I come from the days when it was recommended that you always invoked "sync" three times, before halting your machine. (I've no memory of any justification for the "three times" - I suspect it was just standard magic.)

I'm not certain, but I would imagine that selectively operating particular mounted file systems in "sync" mode would appeal to people who run multiply redundant systems, where the hot takeover is to be instantaneous. I.e. one machine crashes, and another can immediately carry on, as the critical file systems do not need ANY checks on them, since they are always structurally valid.

I.e. you take a continuous hit in efficiency to wipe out a few seconds of unavailability. This is the definition of "real time" - it DOESN'T mean "fast", it means something far more subtle: "subject to some time constraint that MUST NOT be exceeded".
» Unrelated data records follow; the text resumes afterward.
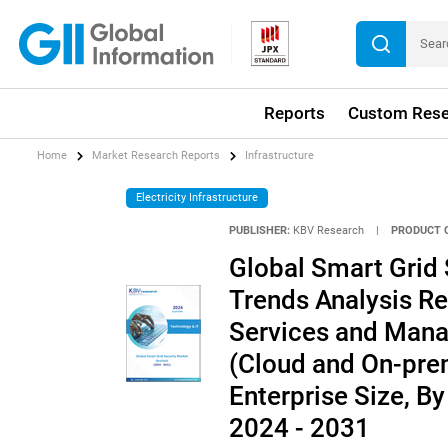
Reports
Custom Rese
Home
Market Research Reports
Infrastructure
Electricity Infrastructure
PUBLISHER:
KBV Research
|
PRODUCT 
Global Smart Grid 
Trends Analysis Re
Services and Mana
(Cloud and On-prem
Enterprise Size, B
2024 - 2031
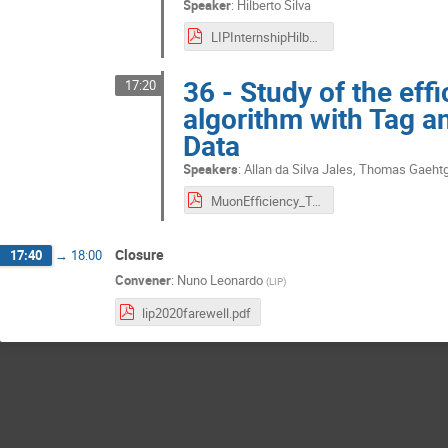
Speaker
:
Hilberto Silva
LIPInternshipHilbertoSilvafinal.pdf
36 - Study of the eff
17:20
algorithm with Tag 
Data
Speakers
:
Allan da Silva Jales
,
Thomas Gaeht
MuonEfficiency_TagAndProbe.pdf
Closure
17:40
→
18:00
Convener
:
Nuno Leonardo
(
LIP
)
lip2020farewell.pdf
I once had to decide between using one or other of two similar microcontrollers for a video processing task. I won't have the details right, but it was roughly as follows. The H8 was twice as fast as the PIC17. However, the H8 had an interrupt latency of one to seven cycles, whereas the PIC17 was just one or two cycles. I.e. the variability with which a timed interrupt could be serviced (edge event -> output result, in this case, a synthesised HSYNC) was 6 cycles on the H8, versus a single cycle on the PIC17. Although the H8 was twice as fast, its "jitter" effect was three times worse. This was way outside our acceptable range, so the H8 was dead in the water. Double the overall speed, but incapable of real time (for this, or indeed any, application that could not tolerate jitter).

Hm. I suppose we could drift back on topic, sometime soon?